If a line of the records contains the string "webAutomatedTestingFramework", copy it out.

[Entries taken from a collection]
/---

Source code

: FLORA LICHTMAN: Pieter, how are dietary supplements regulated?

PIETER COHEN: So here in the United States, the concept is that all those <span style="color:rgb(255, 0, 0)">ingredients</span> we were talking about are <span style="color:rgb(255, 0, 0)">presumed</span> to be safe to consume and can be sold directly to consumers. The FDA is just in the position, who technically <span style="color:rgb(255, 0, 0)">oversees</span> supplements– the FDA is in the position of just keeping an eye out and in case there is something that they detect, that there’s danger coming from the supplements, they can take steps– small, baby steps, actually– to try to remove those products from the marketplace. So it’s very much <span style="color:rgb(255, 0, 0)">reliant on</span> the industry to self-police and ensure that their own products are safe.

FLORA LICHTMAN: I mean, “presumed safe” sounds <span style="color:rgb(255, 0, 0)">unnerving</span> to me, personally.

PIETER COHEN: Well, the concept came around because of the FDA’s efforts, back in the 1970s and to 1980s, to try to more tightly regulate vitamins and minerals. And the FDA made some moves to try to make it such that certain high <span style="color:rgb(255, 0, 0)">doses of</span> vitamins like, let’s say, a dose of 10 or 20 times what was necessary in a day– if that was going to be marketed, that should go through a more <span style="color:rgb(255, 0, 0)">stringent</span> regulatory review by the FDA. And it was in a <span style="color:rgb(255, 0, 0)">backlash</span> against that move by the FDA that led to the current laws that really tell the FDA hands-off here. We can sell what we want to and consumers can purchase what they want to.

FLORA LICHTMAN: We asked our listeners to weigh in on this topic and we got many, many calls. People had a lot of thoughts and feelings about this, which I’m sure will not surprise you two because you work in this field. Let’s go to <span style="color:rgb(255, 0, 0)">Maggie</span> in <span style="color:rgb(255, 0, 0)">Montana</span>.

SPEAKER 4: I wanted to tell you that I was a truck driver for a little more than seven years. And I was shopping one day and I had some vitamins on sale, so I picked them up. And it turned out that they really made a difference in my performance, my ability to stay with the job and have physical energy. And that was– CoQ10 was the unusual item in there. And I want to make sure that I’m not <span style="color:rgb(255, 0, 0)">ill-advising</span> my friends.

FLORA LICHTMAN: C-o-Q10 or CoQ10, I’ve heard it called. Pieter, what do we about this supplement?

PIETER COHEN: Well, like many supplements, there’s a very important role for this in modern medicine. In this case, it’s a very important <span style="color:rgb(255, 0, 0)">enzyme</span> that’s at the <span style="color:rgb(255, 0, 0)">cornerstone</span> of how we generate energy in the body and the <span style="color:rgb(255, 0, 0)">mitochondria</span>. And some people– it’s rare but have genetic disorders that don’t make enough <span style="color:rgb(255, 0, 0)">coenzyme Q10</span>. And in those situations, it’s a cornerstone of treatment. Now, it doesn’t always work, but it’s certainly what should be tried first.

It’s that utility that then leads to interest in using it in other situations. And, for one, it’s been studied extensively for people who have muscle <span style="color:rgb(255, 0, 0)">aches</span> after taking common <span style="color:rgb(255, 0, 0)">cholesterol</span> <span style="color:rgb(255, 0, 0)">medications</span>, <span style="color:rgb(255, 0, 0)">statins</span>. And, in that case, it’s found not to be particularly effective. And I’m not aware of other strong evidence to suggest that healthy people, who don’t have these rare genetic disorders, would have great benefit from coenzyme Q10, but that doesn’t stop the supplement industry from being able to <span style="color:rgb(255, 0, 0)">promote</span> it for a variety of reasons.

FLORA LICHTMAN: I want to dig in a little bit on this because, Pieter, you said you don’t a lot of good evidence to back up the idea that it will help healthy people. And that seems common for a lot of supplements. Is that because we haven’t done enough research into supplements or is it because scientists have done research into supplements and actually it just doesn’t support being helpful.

\---
/---

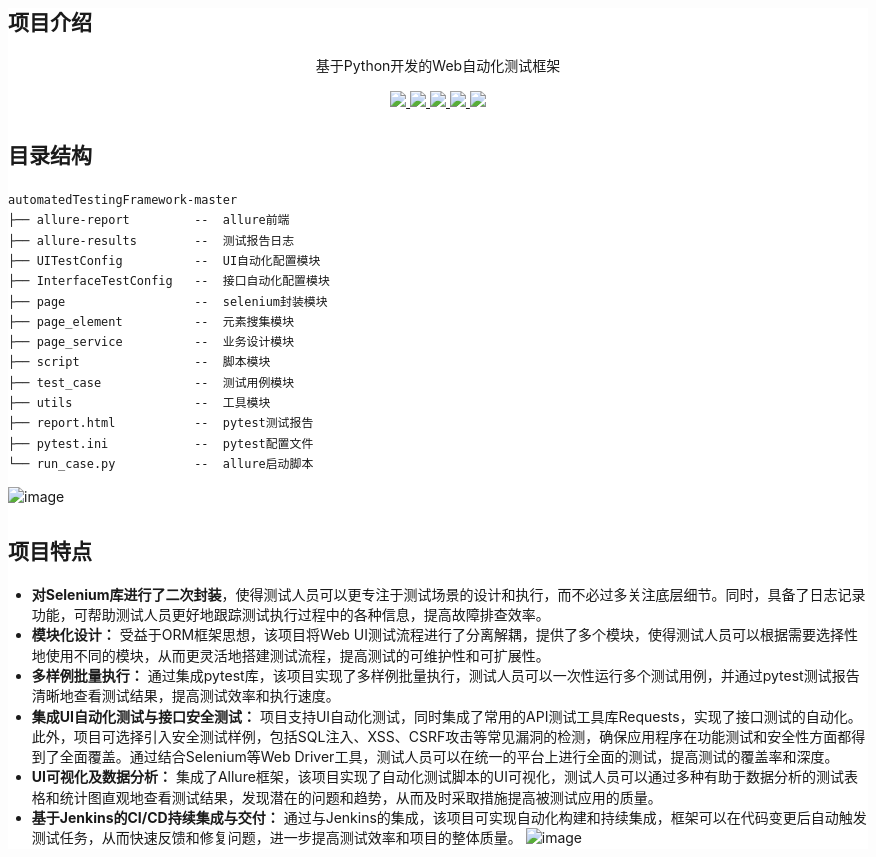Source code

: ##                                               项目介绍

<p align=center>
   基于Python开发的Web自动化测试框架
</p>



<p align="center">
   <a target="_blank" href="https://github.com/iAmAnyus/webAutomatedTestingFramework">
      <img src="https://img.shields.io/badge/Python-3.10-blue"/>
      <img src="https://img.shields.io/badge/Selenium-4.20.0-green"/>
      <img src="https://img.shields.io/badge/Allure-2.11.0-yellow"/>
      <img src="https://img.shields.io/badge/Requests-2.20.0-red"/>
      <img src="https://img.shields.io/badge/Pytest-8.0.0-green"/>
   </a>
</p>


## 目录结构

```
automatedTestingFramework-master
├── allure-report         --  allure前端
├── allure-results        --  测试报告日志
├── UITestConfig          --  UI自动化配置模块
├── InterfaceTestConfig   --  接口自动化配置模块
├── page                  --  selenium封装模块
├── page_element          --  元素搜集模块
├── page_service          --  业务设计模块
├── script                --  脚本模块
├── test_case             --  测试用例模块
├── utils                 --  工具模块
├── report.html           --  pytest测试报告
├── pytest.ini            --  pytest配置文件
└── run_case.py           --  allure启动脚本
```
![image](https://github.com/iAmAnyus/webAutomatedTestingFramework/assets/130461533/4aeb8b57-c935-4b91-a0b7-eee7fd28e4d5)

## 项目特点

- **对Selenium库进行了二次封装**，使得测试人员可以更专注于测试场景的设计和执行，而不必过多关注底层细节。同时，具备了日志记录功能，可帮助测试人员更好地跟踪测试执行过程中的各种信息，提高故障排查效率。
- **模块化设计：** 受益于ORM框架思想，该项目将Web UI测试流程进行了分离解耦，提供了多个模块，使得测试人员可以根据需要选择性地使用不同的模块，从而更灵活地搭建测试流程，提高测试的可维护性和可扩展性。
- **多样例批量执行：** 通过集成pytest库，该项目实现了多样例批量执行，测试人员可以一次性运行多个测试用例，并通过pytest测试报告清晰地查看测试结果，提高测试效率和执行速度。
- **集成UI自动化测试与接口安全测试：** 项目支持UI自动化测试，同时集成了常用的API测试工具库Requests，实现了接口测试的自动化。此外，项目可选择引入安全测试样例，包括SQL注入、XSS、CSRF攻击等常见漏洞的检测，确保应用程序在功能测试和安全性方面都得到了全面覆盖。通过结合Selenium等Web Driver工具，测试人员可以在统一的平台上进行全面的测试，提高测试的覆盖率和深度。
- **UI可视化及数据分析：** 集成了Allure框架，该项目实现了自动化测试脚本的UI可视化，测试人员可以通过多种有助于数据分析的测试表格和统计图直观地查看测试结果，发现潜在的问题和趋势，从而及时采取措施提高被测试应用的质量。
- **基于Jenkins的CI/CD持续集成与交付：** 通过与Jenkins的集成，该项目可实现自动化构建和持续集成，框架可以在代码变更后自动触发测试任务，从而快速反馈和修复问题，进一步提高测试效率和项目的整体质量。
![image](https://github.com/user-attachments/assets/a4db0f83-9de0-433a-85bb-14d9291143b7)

\---

Answer section:
   <a target="_blank" href="https://github.com/iAmAnyus/webAutomatedTestingFramework">
![image](https://github.com/iAmAnyus/webAutomatedTestingFramework/assets/130461533/4aeb8b57-c935-4b91-a0b7-eee7fd28e4d5)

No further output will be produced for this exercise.